For many players, that’s all there is to Pikmin 3. Indeed, most game reviewers have already highlighted the appeal of the gameplay, which includes a short main story (ten hours or so if you take your time), plus several replayable side games for solo, co-op, or player-versus-player enjoyment. The Deluxe version, which finally brings this underappreciated classic to the popular Nintendo Switch platform, adds some technical and quality of life improvements, a two-player mode for the main campaign, and a few additional short stories. It’s well worth buying and playing, whether or not you experienced the previous version on the Wii U.
This is a remaster of a seven-year-old game, but if you really don’t want any of the story spoiled you should stop reading now, go get it, and play it. Then come back, because there’s some baggage we need to unpack. While this cute, cartoonish little game is plenty of fun on the surface, I’m amazed that so few commentators have delved into its deep, pitch dark subtext. For such a short story, this game has a lot to say.
The main characters, Alph, Brittany, and Charlie, have traveled from the planet Koppai on a desperate mission: find food for their starving home world. The opening narration explains that through overpopulation, environmental destruction, and “poor planning,” the people of Koppai have eaten themselves to the brink of extinction. As these three intrepid explorers arrive on a newly discovered planet they call PNF-404, they’re seeking fruit they can eat and seeds they can take home. If they fail, everyone will starve to death. But that’s not the really dark part.
On arrival, they encounter a native species called Pikmin, which sprout from the ground like plants but then grow into semi-intelligent, bipedal creatures (it makes a weird sort of sense in the game). The Koppaites discover that they can order Pikmin around, and they immediately start breeding an army of them to retrieve native fruits and vanquish larger animals that try to stop them. Whenever the Pikmin kill some other creature, they haul its lifeless corpse back to their base and recycle it into more Pikmin sprouts.

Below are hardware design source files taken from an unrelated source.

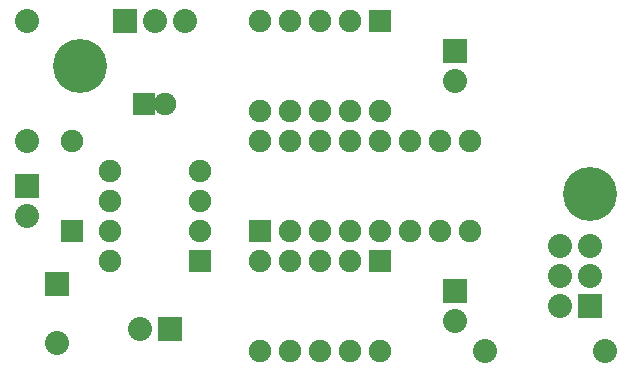
<source format=gbs>
G04 (created by PCBNEW (2013-mar-13)-testing) date Sat 11 May 2013 09:23:07 PM PDT*
%MOIN*%
G04 Gerber Fmt 3.4, Leading zero omitted, Abs format*
%FSLAX34Y34*%
G01*
G70*
G90*
G04 APERTURE LIST*
%ADD10C,0.000787*%
%ADD11R,0.075000X0.075000*%
%ADD12C,0.075000*%
%ADD13R,0.080000X0.080000*%
%ADD14C,0.080000*%
%ADD15C,0.180000*%
G04 APERTURE END LIST*
G54D10*
G54D11*
X84250Y-36500D03*
G54D12*
X84250Y-33500D03*
G54D13*
X87500Y-39750D03*
G54D14*
X86500Y-39750D03*
G54D11*
X86645Y-32250D03*
G54D12*
X87354Y-32250D03*
G54D15*
X101500Y-35250D03*
G54D13*
X83750Y-38265D03*
G54D14*
X83750Y-40234D03*
G54D15*
X84500Y-31000D03*
G54D11*
X90500Y-36500D03*
G54D12*
X91500Y-36500D03*
X92500Y-36500D03*
X93500Y-36500D03*
X94500Y-36500D03*
X95500Y-36500D03*
X96500Y-36500D03*
X97500Y-36500D03*
X97500Y-33500D03*
X96500Y-33500D03*
X95500Y-33500D03*
X94500Y-33500D03*
X93500Y-33500D03*
X92500Y-33500D03*
X91500Y-33500D03*
X90500Y-33500D03*
G54D11*
X94500Y-29500D03*
G54D12*
X93500Y-29500D03*
X92500Y-29500D03*
X91500Y-29500D03*
X90500Y-29500D03*
X90500Y-32500D03*
X91500Y-32500D03*
X92500Y-32500D03*
X93500Y-32500D03*
X94500Y-32500D03*
G54D11*
X94500Y-37500D03*
G54D12*
X93500Y-37500D03*
X92500Y-37500D03*
X91500Y-37500D03*
X90500Y-37500D03*
X90500Y-40500D03*
X91500Y-40500D03*
X92500Y-40500D03*
X93500Y-40500D03*
X94500Y-40500D03*
G54D14*
X82750Y-33500D03*
X82750Y-29500D03*
X102000Y-40500D03*
X98000Y-40500D03*
G54D11*
X88500Y-37500D03*
G54D12*
X88500Y-36500D03*
X88500Y-35500D03*
X88500Y-34500D03*
X85500Y-34500D03*
X85500Y-35500D03*
X85500Y-36500D03*
X85500Y-37500D03*
G54D13*
X82750Y-35000D03*
G54D14*
X82750Y-36000D03*
G54D13*
X97000Y-38500D03*
G54D14*
X97000Y-39500D03*
G54D13*
X97000Y-30500D03*
G54D14*
X97000Y-31500D03*
G54D13*
X86000Y-29500D03*
G54D14*
X87000Y-29500D03*
X88000Y-29500D03*
G54D13*
X101500Y-39000D03*
G54D14*
X100500Y-39000D03*
X101500Y-38000D03*
X100500Y-38000D03*
X101500Y-37000D03*
X100500Y-37000D03*
M02*

</source>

The Koppaites repeatedly rationalize their actions, talking about how they’re helping the Pikmin even as they enslave them for a relentless mission of planetary exploitation. Only the native creatures can die in the game, and they sure do. Besides the animals you’re attacking and feeding to your local conscripts, the nature of the combat virtually guarantees that some of those same troops will also perish. If you don’t round up all of your Pikmin at the end of each day – you’ll have up to a hundred of them deployed at once, so they’re easy to misplace – you’re also treated to a heartbreaking little scene of nocturnal predators gobbling up the stragglers. Such are the costs of colonialism, borne entirely by the colonized. This is the most adorably drawn horror game ever created.
Even when we see what the game is really about, on some deep, visceral level, it still feels good. I want to breed up more Pikmin, loot more fruit, kill more enemies, conquer more territory. As the game proceeds, my appetite, like that of starving Koppai, becomes insatiable, and it is my manifest destiny to consume this world. There are terrifying monsters on PNF-404, and they are us. It took insight and courage for a Japanese company to make a game like this.
The protagonists’ colonial ambitions culminate in a final boss fight that’s a Freudian acid trip. The boss, who’s a dead ringer for a paleolithic fertility goddess figurine, has captured a fellow conquistador and swaddled him in a state of suspended animation, doting on him like an overbearing mother. You and your army of expendable natives have to rescue the bundled victim and drag him through a series of caves, fighting illusory enemies along the way. Once you deliver him from this symbolic birth canal, you whittle down the boss until her power shrivels away, and all of your characters can escape to their imperial base with the spoils they’ve plundered from her planet.
The only question that remains is: can you handle a game this cute?